## [EXERCISE PROMPT]
Rewrite every one of the records below as a JSON list of strings, with each line as its own string and blank lines omitted.

## [THE RECORDS]
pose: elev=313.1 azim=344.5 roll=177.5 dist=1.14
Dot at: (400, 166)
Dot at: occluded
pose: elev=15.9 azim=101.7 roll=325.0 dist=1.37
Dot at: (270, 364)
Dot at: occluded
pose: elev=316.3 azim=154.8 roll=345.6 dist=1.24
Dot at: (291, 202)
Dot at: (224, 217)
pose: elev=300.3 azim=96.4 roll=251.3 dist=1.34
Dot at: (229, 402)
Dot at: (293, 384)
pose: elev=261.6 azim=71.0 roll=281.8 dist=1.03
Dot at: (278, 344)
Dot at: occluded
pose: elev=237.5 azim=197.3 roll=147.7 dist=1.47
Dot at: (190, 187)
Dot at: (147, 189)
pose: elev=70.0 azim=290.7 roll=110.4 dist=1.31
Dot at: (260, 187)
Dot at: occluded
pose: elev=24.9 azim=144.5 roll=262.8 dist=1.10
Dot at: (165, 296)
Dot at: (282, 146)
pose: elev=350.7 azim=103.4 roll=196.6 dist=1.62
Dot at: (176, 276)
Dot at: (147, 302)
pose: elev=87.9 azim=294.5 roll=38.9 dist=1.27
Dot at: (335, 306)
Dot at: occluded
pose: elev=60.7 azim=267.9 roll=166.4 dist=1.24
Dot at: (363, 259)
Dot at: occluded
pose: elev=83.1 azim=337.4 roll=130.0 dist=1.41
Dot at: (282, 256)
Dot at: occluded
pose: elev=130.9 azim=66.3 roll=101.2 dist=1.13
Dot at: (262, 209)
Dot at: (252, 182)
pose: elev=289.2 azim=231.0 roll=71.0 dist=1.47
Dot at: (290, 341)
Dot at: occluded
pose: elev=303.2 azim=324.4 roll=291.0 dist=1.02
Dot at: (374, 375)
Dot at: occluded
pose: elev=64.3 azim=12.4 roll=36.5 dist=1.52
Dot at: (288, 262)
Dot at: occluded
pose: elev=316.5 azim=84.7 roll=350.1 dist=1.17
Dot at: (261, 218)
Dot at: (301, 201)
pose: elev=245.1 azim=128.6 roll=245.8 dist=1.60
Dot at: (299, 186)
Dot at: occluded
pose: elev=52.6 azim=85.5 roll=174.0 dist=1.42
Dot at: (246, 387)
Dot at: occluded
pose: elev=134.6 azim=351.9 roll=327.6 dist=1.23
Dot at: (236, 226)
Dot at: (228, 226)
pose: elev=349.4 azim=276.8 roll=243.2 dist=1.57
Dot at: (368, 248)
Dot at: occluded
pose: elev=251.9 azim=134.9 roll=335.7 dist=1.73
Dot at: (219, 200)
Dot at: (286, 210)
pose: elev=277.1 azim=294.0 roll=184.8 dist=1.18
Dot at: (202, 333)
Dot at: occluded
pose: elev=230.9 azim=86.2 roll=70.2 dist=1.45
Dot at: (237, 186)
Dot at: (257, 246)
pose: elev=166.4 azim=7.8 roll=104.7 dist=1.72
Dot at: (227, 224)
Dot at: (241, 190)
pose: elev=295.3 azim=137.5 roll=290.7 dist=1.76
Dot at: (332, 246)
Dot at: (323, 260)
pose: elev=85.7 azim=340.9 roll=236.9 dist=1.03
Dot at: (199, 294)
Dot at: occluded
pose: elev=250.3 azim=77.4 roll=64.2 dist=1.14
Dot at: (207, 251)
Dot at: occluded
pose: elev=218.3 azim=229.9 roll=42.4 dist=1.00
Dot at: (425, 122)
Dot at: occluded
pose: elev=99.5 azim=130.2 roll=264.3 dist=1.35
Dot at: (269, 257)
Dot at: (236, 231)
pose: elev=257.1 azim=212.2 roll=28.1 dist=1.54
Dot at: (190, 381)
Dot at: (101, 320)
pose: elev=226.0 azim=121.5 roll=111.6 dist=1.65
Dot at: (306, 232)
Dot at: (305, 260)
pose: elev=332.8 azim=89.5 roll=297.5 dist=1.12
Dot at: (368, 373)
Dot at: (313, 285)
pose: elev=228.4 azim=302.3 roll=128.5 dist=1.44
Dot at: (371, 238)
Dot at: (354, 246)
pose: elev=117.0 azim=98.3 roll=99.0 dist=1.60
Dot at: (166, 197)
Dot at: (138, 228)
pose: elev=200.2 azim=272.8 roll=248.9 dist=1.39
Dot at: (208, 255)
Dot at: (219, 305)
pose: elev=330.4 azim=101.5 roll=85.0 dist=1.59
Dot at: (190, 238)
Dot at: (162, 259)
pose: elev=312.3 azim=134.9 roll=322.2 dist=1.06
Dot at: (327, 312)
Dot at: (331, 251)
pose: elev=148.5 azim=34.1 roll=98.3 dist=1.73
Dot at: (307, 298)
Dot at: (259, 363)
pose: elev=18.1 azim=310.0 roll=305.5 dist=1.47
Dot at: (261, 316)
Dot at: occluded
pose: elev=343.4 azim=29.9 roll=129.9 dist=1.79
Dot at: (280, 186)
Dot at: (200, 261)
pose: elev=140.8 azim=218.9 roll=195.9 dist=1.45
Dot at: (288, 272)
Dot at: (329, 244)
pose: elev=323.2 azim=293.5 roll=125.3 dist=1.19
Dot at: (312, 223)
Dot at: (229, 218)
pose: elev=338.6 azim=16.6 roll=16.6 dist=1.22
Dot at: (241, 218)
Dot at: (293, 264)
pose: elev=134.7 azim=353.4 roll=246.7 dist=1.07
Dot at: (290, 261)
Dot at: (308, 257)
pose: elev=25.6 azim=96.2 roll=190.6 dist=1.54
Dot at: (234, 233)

## [EXERCISE RESPONSE]
[
  "pose: elev=313.1 azim=344.5 roll=177.5 dist=1.14",
  "Dot at: (400, 166)",
  "Dot at: occluded",
  "pose: elev=15.9 azim=101.7 roll=325.0 dist=1.37",
  "Dot at: (270, 364)",
  "Dot at: occluded",
  "pose: elev=316.3 azim=154.8 roll=345.6 dist=1.24",
  "Dot at: (291, 202)",
  "Dot at: (224, 217)",
  "pose: elev=300.3 azim=96.4 roll=251.3 dist=1.34",
  "Dot at: (229, 402)",
  "Dot at: (293, 384)",
  "pose: elev=261.6 azim=71.0 roll=281.8 dist=1.03",
  "Dot at: (278, 344)",
  "Dot at: occluded",
  "pose: elev=237.5 azim=197.3 roll=147.7 dist=1.47",
  "Dot at: (190, 187)",
  "Dot at: (147, 189)",
  "pose: elev=70.0 azim=290.7 roll=110.4 dist=1.31",
  "Dot at: (260, 187)",
  "Dot at: occluded",
  "pose: elev=24.9 azim=144.5 roll=262.8 dist=1.10",
  "Dot at: (165, 296)",
  "Dot at: (282, 146)",
  "pose: elev=350.7 azim=103.4 roll=196.6 dist=1.62",
  "Dot at: (176, 276)",
  "Dot at: (147, 302)",
  "pose: elev=87.9 azim=294.5 roll=38.9 dist=1.27",
  "Dot at: (335, 306)",
  "Dot at: occluded",
  "pose: elev=60.7 azim=267.9 roll=166.4 dist=1.24",
  "Dot at: (363, 259)",
  "Dot at: occluded",
  "pose: elev=83.1 azim=337.4 roll=130.0 dist=1.41",
  "Dot at: (282, 256)",
  "Dot at: occluded",
  "pose: elev=130.9 azim=66.3 roll=101.2 dist=1.13",
  "Dot at: (262, 209)",
  "Dot at: (252, 182)",
  "pose: elev=289.2 azim=231.0 roll=71.0 dist=1.47",
  "Dot at: (290, 341)",
  "Dot at: occluded",
  "pose: elev=303.2 azim=324.4 roll=291.0 dist=1.02",
  "Dot at: (374, 375)",
  "Dot at: occluded",
  "pose: elev=64.3 azim=12.4 roll=36.5 dist=1.52",
  "Dot at: (288, 262)",
  "Dot at: occluded",
  "pose: elev=316.5 azim=84.7 roll=350.1 dist=1.17",
  "Dot at: (261, 218)",
  "Dot at: (301, 201)",
  "pose: elev=245.1 azim=128.6 roll=245.8 dist=1.60",
  "Dot at: (299, 186)",
  "Dot at: occluded",
  "pose: elev=52.6 azim=85.5 roll=174.0 dist=1.42",
  "Dot at: (246, 387)",
  "Dot at: occluded",
  "pose: elev=134.6 azim=351.9 roll=327.6 dist=1.23",
  "Dot at: (236, 226)",
  "Dot at: (228, 226)",
  "pose: elev=349.4 azim=276.8 roll=243.2 dist=1.57",
  "Dot at: (368, 248)",
  "Dot at: occluded",
  "pose: elev=251.9 azim=134.9 roll=335.7 dist=1.73",
  "Dot at: (219, 200)",
  "Dot at: (286, 210)",
  "pose: elev=277.1 azim=294.0 roll=184.8 dist=1.18",
  "Dot at: (202, 333)",
  "Dot at: occluded",
  "pose: elev=230.9 azim=86.2 roll=70.2 dist=1.45",
  "Dot at: (237, 186)",
  "Dot at: (257, 246)",
  "pose: elev=166.4 azim=7.8 roll=104.7 dist=1.72",
  "Dot at: (227, 224)",
  "Dot at: (241, 190)",
  "pose: elev=295.3 azim=137.5 roll=290.7 dist=1.76",
  "Dot at: (332, 246)",
  "Dot at: (323, 260)",
  "pose: elev=85.7 azim=340.9 roll=236.9 dist=1.03",
  "Dot at: (199, 294)",
  "Dot at: occluded",
  "pose: elev=250.3 azim=77.4 roll=64.2 dist=1.14",
  "Dot at: (207, 251)",
  "Dot at: occluded",
  "pose: elev=218.3 azim=229.9 roll=42.4 dist=1.00",
  "Dot at: (425, 122)",
  "Dot at: occluded",
  "pose: elev=99.5 azim=130.2 roll=264.3 dist=1.35",
  "Dot at: (269, 257)",
  "Dot at: (236, 231)",
  "pose: elev=257.1 azim=212.2 roll=28.1 dist=1.54",
  "Dot at: (190, 381)",
  "Dot at: (101, 320)",
  "pose: elev=226.0 azim=121.5 roll=111.6 dist=1.65",
  "Dot at: (306, 232)",
  "Dot at: (305, 260)",
  "pose: elev=332.8 azim=89.5 roll=297.5 dist=1.12",
  "Dot at: (368, 373)",
  "Dot at: (313, 285)",
  "pose: elev=228.4 azim=302.3 roll=128.5 dist=1.44",
  "Dot at: (371, 238)",
  "Dot at: (354, 246)",
  "pose: elev=117.0 azim=98.3 roll=99.0 dist=1.60",
  "Dot at: (166, 197)",
  "Dot at: (138, 228)",
  "pose: elev=200.2 azim=272.8 roll=248.9 dist=1.39",
  "Dot at: (208, 255)",
  "Dot at: (219, 305)",
  "pose: elev=330.4 azim=101.5 roll=85.0 dist=1.59",
  "Dot at: (190, 238)",
  "Dot at: (162, 259)",
  "pose: elev=312.3 azim=134.9 roll=322.2 dist=1.06",
  "Dot at: (327, 312)",
  "Dot at: (331, 251)",
  "pose: elev=148.5 azim=34.1 roll=98.3 dist=1.73",
  "Dot at: (307, 298)",
  "Dot at: (259, 363)",
  "pose: elev=18.1 azim=310.0 roll=305.5 dist=1.47",
  "Dot at: (261, 316)",
  "Dot at: occluded",
  "pose: elev=343.4 azim=29.9 roll=129.9 dist=1.79",
  "Dot at: (280, 186)",
  "Dot at: (200, 261)",
  "pose: elev=140.8 azim=218.9 roll=195.9 dist=1.45",
  "Dot at: (288, 272)",
  "Dot at: (329, 244)",
  "pose: elev=323.2 azim=293.5 roll=125.3 dist=1.19",
  "Dot at: (312, 223)",
  "Dot at: (229, 218)",
  "pose: elev=338.6 azim=16.6 roll=16.6 dist=1.22",
  "Dot at: (241, 218)",
  "Dot at: (293, 264)",
  "pose: elev=134.7 azim=353.4 roll=246.7 dist=1.07",
  "Dot at: (290, 261)",
  "Dot at: (308, 257)",
  "pose: elev=25.6 azim=96.2 roll=190.6 dist=1.54",
  "Dot at: (234, 233)"
]